Elle semble revenir d’avoir fait des courses qu’elle a rangées dans son chariot.
Elle est assise sur une barre qui lui sert de banc pas très confortable.
En fait, elle est là tous les jours, elle reste une heure ou deux et puis elle s’en va.
Marthe ne parle à personne, personne ne lui parle, c’est un peu comme si elle faisait partie du paysage.
On peut ainsi dans notre société se fondre dans le paysage sans que personne ne s’interroge, ne s’inquiète.
Un jour Marthe ne viendra plus et peut-être qu’à ce moment-là, son absence interrogera mais il sera trop tard, Marthe aura attendu en vain.
Bienvenus Brest-City ! La ville de tous les excès.
La guerre de gangs qui voit s’affronter Yannicks et Ti-Zefs fait toujours rage aux Cybershops des Capucins.
Besoin de vitamine D ? Trouvez le ripperdoc le plus proche de chez vous en vous rendant dans le cyberspace !
Mais s’il vous manque quelques crédits pour boucler la fin de mois, retrouvez un fixer dans une agence France-Job.
Et une nouveauté chez la corpo CyberBreizh : la prothèse d’estomac permettant de digérer les Kouign Amann nucléaires.
C’est tout pour aujourd’hui. On se retrouve demain dans la cité des RÊVES !
La dame :
Toujours seule sur son banc,
Ainsi va la vie, quand on vieillit,
Il est grand temps de sortir du rang,
Pour oublier l’âge et se faire des amis.
Après avoir fait un voyage d’un an, je reviens chez moi.
Je me demande si je me suis pas trompée de route. Car dans mon souvenir le plus lointain je n’avais pas traversé ce tunnel si sombre.
Dans ma tête je me dis que ce n’est pas grave car je vois cette lumière au loin.
J’avance petit à petit peut-être que c’est un autre pays ou peut-être que c’est chez moi, mais c’est pas grave je verrai d’autres personnes. En avançant je me dis aussi que peut-être que les choses ont changé et que la vie est meilleure.
Tout ce que j’avais quitté et si ce n’était qu’un rêve finalement !
Sur cette photo, on voit une dame assise tenant un caddie et tournant sa tête vers le côté droit.

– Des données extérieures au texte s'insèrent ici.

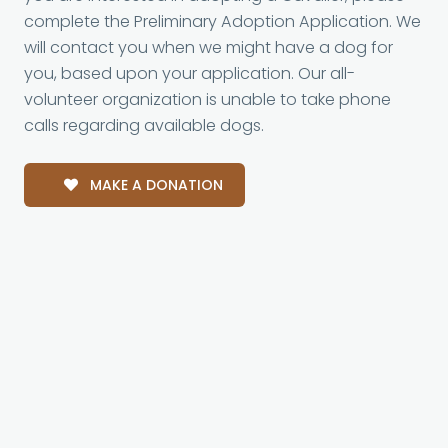
complete the Preliminary Adoption Application. We
will contact you when we might have a dog for
you, based upon your application. Our all-
volunteer organization is unable to take phone
calls regarding available dogs.
MAKE A DONATION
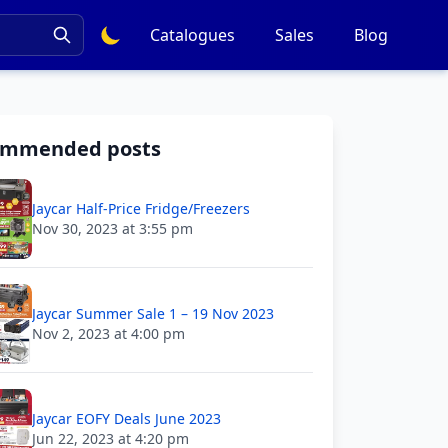
Catalogues
Sales
Blog
ommended posts
Jaycar Half-Price Fridge/Freezers
Nov 30, 2023 at 3:55 pm
Jaycar Summer Sale 1 – 19 Nov 2023
Nov 2, 2023 at 4:00 pm
Jaycar EOFY Deals June 2023
Jun 22, 2023 at 4:20 pm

Peut-être, qu’elle est un peu fatiguée et qu’elle prend son souffle.
En regardant, le côté droit, elle pourrait se demander, combien de kilomètres il reste à parcourir.
Confiante d’arriver à destination.
Son calme inspire des gens qui sont dans cette situation.


Messages
1er mai, 20:28, par Cécile Brière
Bravo au photographe qui a capté des instants qu’il peut partager. Bravo aux écrivain.es que les photos ont inspiré.es. Sur mon petit écran de téléphone, j’ai vu une statue inca ! Devinez de quelle photo il s’agit ?
7 mai, 19:04, par Michelle
J’adore la référence à Carmen Cru et son fameux caddie, véritable caverne d’Ali Baba !!